While it is too advanced for a beginner, Practice Makes Perfect: German Vocabulary would be appropriate for intermediate and advanced students. And if you proceed, you will need to have a relaxed attitude about the goofy transitional sentences that lead from one vocabulary topic to the next.
For a section on “Wilde Tiere,” you are told, “Wild animals live everywhere in the world and can be found in lakes and oceans, deserts, mountains, forests, and jungles.” In the human body chapter, you are informed, “The body is not just a bunch of body parts linked together but rather a system of organs, limbs, tissues, and functions working in concert to perform the many acts that we call life.” In the chapter “Around the house,” I learned, “A German apartment or house has the same kinds of rooms as found in other European or American homes.”
For some reason this goofiness doesn’t bother me, and in fact, I find it—and some of the vocabulary—pretty funny. Die Schädlingsbekämpfung aus der Luft is “crop dusting,” Furchen pflügen means “to plow furrows,” and, most important, Durchfall is “diarrhea.”

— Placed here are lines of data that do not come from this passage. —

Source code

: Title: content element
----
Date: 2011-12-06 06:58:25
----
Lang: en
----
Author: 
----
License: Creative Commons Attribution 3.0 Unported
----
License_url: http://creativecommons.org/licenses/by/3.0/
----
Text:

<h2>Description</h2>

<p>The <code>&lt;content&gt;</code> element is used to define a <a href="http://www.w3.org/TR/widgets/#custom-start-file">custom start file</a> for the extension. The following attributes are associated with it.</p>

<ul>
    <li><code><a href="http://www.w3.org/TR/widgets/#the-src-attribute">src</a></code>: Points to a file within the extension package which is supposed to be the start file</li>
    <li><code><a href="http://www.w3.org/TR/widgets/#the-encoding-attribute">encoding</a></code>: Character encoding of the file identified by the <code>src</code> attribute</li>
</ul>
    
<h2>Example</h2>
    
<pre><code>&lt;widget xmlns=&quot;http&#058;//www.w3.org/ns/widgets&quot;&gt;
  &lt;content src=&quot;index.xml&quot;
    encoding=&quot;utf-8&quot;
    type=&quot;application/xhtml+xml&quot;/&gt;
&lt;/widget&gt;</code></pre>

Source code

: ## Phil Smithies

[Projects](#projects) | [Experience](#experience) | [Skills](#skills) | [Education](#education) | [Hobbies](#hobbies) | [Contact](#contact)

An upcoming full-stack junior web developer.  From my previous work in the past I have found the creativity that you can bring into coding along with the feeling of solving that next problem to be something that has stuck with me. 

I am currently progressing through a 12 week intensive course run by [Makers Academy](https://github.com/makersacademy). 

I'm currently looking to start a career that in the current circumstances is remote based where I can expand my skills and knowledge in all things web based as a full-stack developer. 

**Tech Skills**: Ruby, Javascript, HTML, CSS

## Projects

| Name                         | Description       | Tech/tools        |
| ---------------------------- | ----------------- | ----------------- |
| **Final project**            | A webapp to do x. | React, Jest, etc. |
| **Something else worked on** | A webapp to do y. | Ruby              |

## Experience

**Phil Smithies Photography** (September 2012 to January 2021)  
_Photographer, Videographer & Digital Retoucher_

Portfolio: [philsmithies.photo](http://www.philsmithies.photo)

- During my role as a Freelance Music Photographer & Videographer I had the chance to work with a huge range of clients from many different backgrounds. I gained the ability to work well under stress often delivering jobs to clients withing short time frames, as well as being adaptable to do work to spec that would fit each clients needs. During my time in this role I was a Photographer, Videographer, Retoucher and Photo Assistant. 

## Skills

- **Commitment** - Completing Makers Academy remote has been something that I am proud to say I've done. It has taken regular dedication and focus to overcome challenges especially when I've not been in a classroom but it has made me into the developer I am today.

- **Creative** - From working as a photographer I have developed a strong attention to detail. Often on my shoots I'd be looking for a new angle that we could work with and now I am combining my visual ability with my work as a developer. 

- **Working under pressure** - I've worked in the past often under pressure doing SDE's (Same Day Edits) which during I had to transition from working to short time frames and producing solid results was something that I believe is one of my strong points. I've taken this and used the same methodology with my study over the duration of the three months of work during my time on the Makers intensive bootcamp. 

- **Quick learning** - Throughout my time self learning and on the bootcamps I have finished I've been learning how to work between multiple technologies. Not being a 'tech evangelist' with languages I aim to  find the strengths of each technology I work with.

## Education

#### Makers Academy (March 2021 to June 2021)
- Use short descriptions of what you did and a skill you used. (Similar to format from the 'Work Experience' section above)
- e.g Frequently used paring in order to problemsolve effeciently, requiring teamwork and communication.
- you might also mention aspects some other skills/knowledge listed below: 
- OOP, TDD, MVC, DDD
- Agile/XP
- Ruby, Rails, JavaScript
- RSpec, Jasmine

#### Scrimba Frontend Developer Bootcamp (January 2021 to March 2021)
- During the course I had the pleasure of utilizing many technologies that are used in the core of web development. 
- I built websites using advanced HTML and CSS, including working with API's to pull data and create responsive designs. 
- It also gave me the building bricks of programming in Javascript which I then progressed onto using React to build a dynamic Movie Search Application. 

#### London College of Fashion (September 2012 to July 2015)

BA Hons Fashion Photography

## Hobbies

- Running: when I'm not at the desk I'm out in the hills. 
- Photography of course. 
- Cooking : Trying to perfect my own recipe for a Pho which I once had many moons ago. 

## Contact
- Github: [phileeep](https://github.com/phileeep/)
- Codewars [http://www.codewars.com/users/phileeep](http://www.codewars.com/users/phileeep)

Some of the exercises are kind of silly. For example, Exercise 14.4 asks you to identify at which of the three meals—breakfast, lunch, and/or dinner— you consume various beverages and foods: Milch, Wiener Schitzel, Blumenkohl (cauliflower), etc. That’s not a good use of my vocabulary-learning time.
Nonetheless, other exercises were often fun, and I loved the vocabulary lists. Many of the words were familiar to me from my past life studying German, but I am pretty sure that, as a New Yorker, I will not be retaining words such as Schuppen (shed for storing tools and equipment) or Viehstall (cowshed or cattle barn).
A second edition of Practice Makes Perfect: German Vocabulary came out in 2012. It appears to contain all the content of the 2007 edition reviewed here, along with a new chapter at the end, entitled “Germany in the twenty-first century,” that covers technology terms.
Ellen Jovin • Posted on Tue, January 03, 2017 - 9:53 pm EST
Thank you, Jim, and happy New Year! I never do just Pimsleur if I am really trying to learn a language! I do everything I can get my hands on. ;) Including vocabulary books like this one.